Litigants may continue to subpoena records to the clerk’s office, but this option provides attorneys the more convenient option of reviewing them in their office without having to go to the clerk’s office to see what has been produced.

Finally, the Legislature passed CPLR 4540-a, which creates a presumption of authenticity based on a party’s production during discovery of material that it authored or created. That section, which becomes effective Jan. 1, 2019, provides:

Material produced by a party in response to a demand pursuant to article thirty-one of this chapter for material authored or otherwise created by such party shall be presumed authentic when offered into evidence by an adverse party. Such presumption may be rebutted by a preponderance of evidence proving such material is not authentic, and shall not preclude any other objection to admissibility.

By this rule, when a litigant produces a document in response to a discovery demand calling for materials created by the litigant, the production itself is deemed to be an authenticating act which permits an adversary to admit the document in evidence without having to establish its authenticity. If, for some reason, the producing party disputes at trial that it in fact created the document, that party has the burden of establishing that it did not create it.

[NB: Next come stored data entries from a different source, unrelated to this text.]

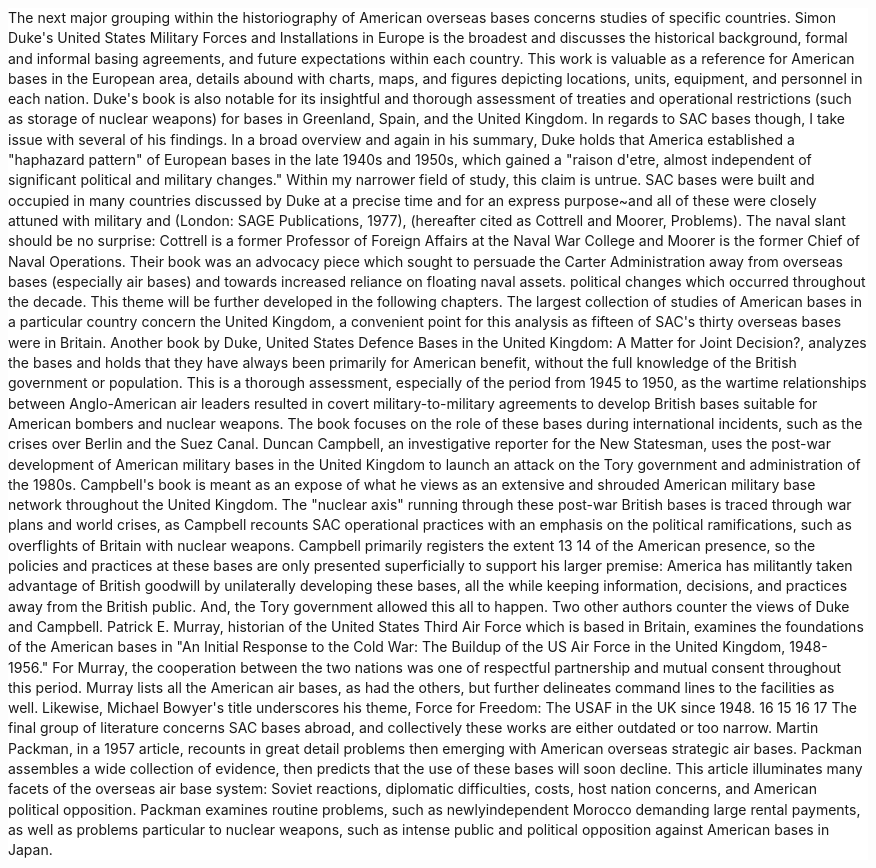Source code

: The next major grouping within the historiography of American overseas bases concerns studies of specific countries. Simon Duke's United States Military Forces and Installations in Europe is the broadest and discusses the historical background, formal and informal basing agreements, and future expectations within each country. This work is valuable as a reference for American bases in the European area, details abound with charts, maps, and figures depicting locations, units, equipment, and personnel in each nation. Duke's book is also notable for its insightful and thorough assessment of treaties and operational restrictions (such as storage of nuclear weapons) for bases in Greenland, Spain, and the United Kingdom. In regards to SAC bases though, I take issue with several of his findings. In a broad overview and again in his summary, Duke holds that America established a "haphazard pattern" of European bases in the late 1940s and 1950s, which gained a "raison d'etre, almost independent of significant political and military changes." Within my narrower field of study, this claim is untrue. SAC bases were built and occupied in many countries discussed by Duke at a precise time and for an express purpose~and all of these were closely attuned with military and (London: SAGE Publications, 1977), (hereafter cited as Cottrell and Moorer, Problems). The naval slant should be no surprise: Cottrell is a former Professor of Foreign Affairs at the Naval War College and Moorer is the former Chief of Naval Operations. Their book was an advocacy piece which sought to persuade the Carter Administration away from overseas bases (especially air bases) and towards increased reliance on floating naval assets. political changes which occurred throughout the decade. This theme will be further developed in the following chapters.
The largest collection of studies of American bases in a particular country concern the United Kingdom, a convenient point for this analysis as fifteen of SAC's thirty overseas bases were in Britain. Another book by Duke, United States Defence Bases in the United Kingdom: A Matter for Joint Decision?, analyzes the bases and holds that they have always been primarily for American benefit, without the full knowledge of the British government or population. This is a thorough assessment, especially of the period from 1945 to 1950, as the wartime relationships between Anglo-American air leaders resulted in covert military-to-military agreements to develop British bases suitable for American bombers and nuclear weapons. The book focuses on the role of these bases during international incidents, such as the crises over Berlin and the Suez Canal.
Duncan Campbell, an investigative reporter for the New Statesman, uses the post-war development of American military bases in the United Kingdom to launch an attack on the Tory government and administration of the 1980s. Campbell's book is meant as an expose of what he views as an extensive and shrouded American military base network throughout the United Kingdom. The "nuclear axis" running through these post-war British bases is traced through war plans and world crises, as Campbell recounts SAC operational practices with an emphasis on the political ramifications, such as overflights of Britain with nuclear weapons. Campbell primarily registers the extent 
13
14
of the American presence, so the policies and practices at these bases are only presented superficially to support his larger premise: America has militantly taken advantage of British goodwill by unilaterally developing these bases, all the while keeping information, decisions, and practices away from the British public. And, the Tory government allowed this all to happen. Two other authors counter the views of Duke and Campbell. Patrick E. Murray, historian of the United States Third Air Force which is based in Britain, examines the foundations of the American bases in "An Initial Response to the Cold War: The Buildup of the US Air Force in the United Kingdom, 1948-1956." For Murray, the   cooperation between the two nations was one of respectful partnership and mutual consent throughout this period. Murray lists all the American air bases, as had the others, but further delineates command lines to the facilities as well. Likewise, Michael Bowyer's title underscores his theme, Force for Freedom: The USAF in the UK since 1948. 
16
15
16
17
The final group of literature concerns SAC bases abroad, and collectively these works are either outdated or too narrow. Martin Packman, in a 1957 article, recounts in   great detail problems then emerging with American overseas strategic air bases.
Packman assembles a wide collection of evidence, then predicts that the use of these bases will soon decline. This article illuminates many facets of the overseas air base system: Soviet reactions, diplomatic difficulties, costs, host nation concerns, and American political opposition. Packman examines routine problems, such as newlyindependent Morocco demanding large rental payments, as well as problems particular to nuclear weapons, such as intense public and political opposition against American bases in Japan.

This provision could have significant impact malpractice actions where physicians dispute that they wrote particular entries in medical records.

Each of the above discussed amendments to the CPLR are useful tools for admitting testimonial and documentary evidence at trial. They can avoid needless delay and expenses and should effectively streamline the litigation process, while enabling litigants to present all pertinent evidence.

Thomas A. Moore is senior partner and Matthew Gaier is a partner of Kramer, Dillof, Livingston & Moore.